**TASK PROMPT**: Rewrite the lines of the records below, replacing every occurrence of "pose" with "camera" and leaving everything else unchanged. Omit the pictures from your answer.

[Data records]
———

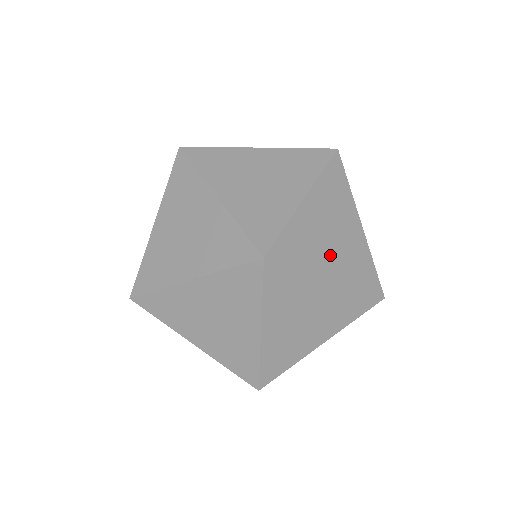
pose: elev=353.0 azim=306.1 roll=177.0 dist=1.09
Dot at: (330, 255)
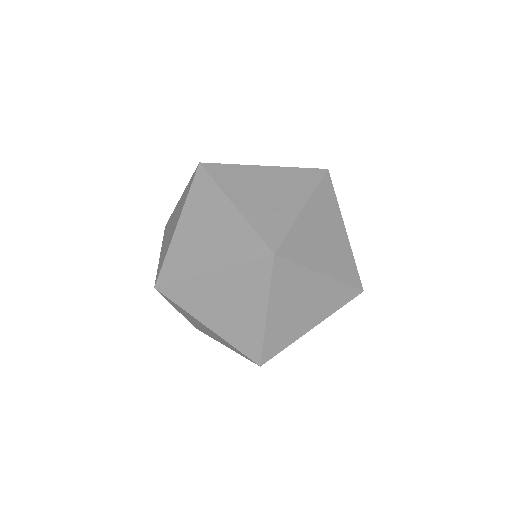
Dot at: (322, 254)
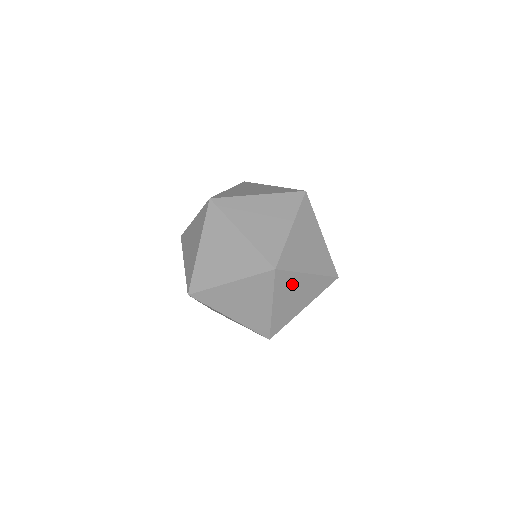
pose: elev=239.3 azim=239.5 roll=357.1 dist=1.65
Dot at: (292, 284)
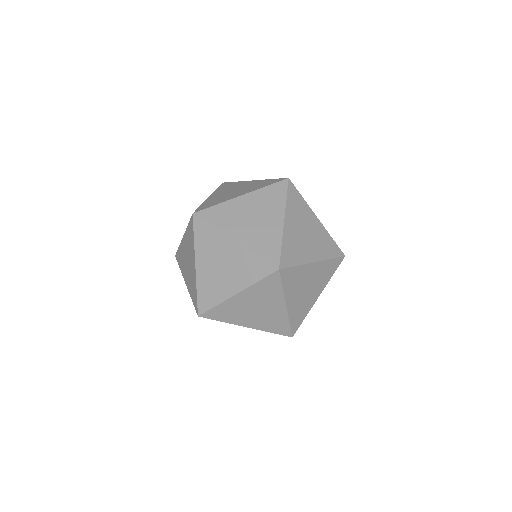
Dot at: (300, 278)
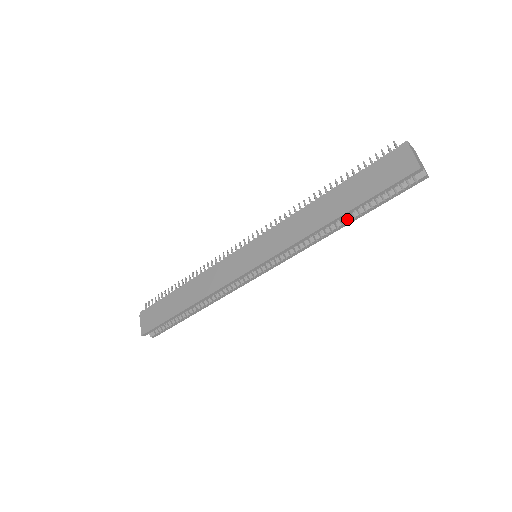
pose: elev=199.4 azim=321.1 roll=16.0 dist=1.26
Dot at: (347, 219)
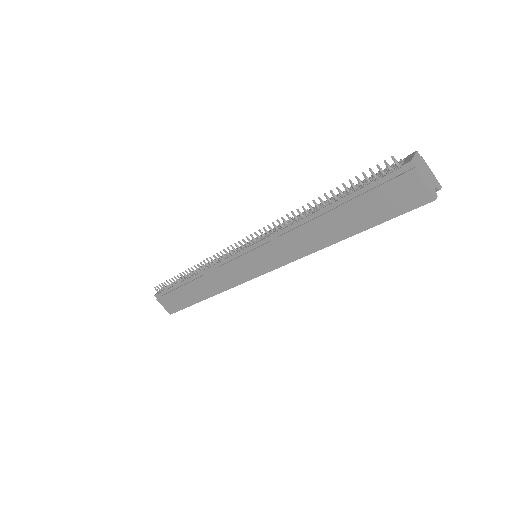
Dot at: occluded
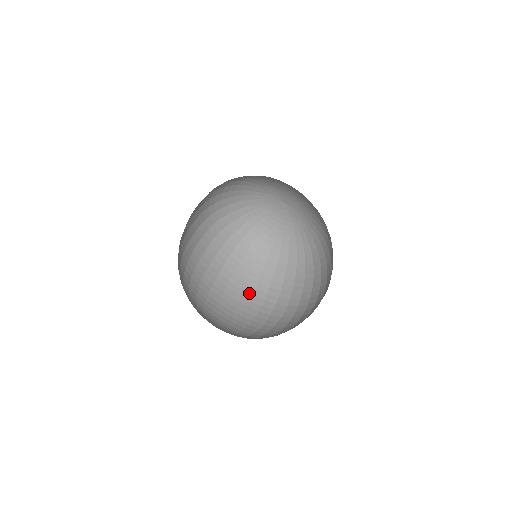
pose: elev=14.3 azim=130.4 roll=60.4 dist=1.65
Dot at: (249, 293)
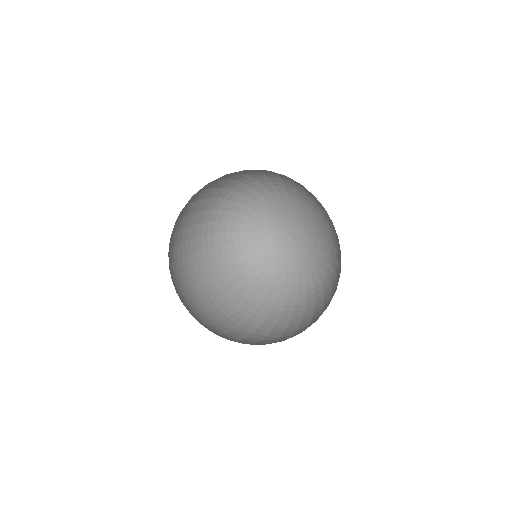
Dot at: (237, 324)
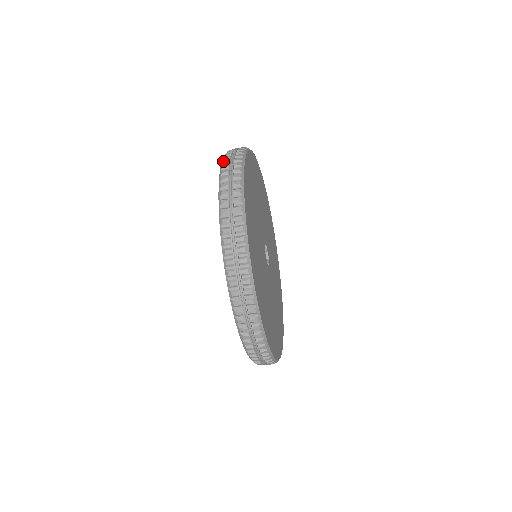
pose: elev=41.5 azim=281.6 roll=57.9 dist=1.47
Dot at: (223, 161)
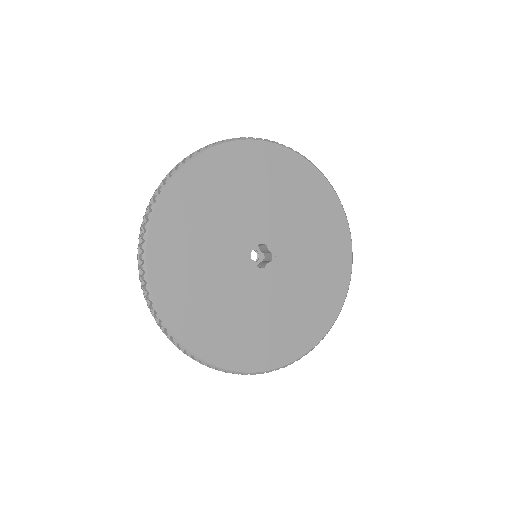
Dot at: occluded
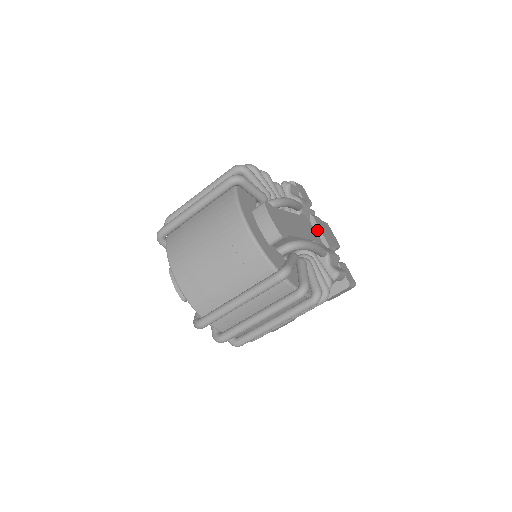
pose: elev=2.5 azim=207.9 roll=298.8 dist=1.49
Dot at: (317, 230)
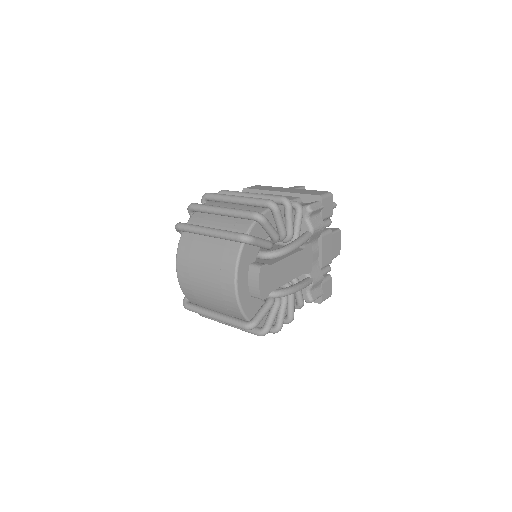
Dot at: (319, 250)
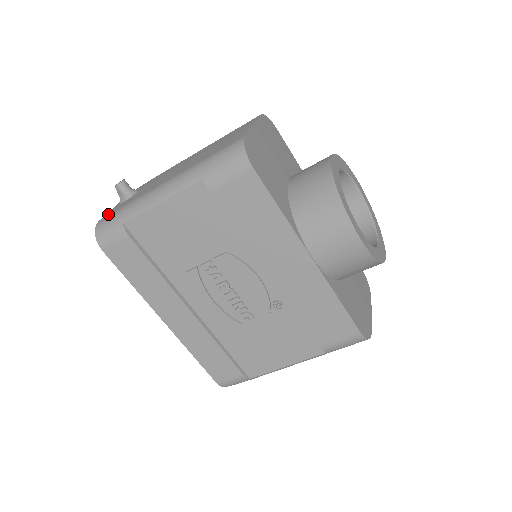
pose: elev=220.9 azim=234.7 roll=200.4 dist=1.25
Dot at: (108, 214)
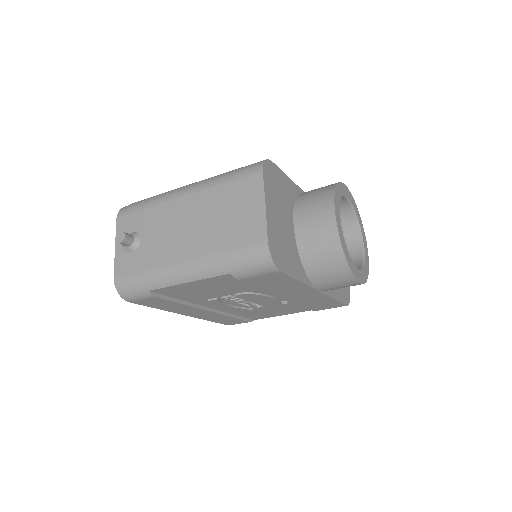
Dot at: (122, 271)
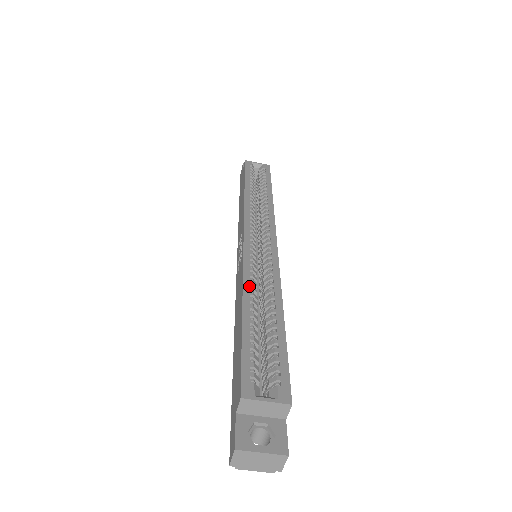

———

**COMPLETE ANSWER**:
camera: elev=353.0 azim=306.1 roll=177.0 dist=1.09
Dot at: (330, 255)
Dot at: (322, 254)
camera: elev=239.3 azim=239.5 roll=357.1 dist=1.65
Dot at: (292, 284)
Dot at: (300, 278)
camera: elev=199.4 azim=321.1 roll=16.0 dist=1.26
Dot at: (347, 219)
Dot at: occluded
camera: elev=14.3 azim=130.4 roll=60.4 dist=1.65
Dot at: (249, 293)
Dot at: (237, 324)
camera: elev=41.5 azim=281.6 roll=57.9 dist=1.47
Dot at: (223, 161)
Dot at: occluded
camera: elev=2.5 azim=207.9 roll=298.8 dist=1.49
Dot at: (317, 230)
Dot at: (319, 250)
camera: elev=220.9 azim=234.7 roll=200.4 dist=1.25
Dot at: (108, 214)
Dot at: (122, 271)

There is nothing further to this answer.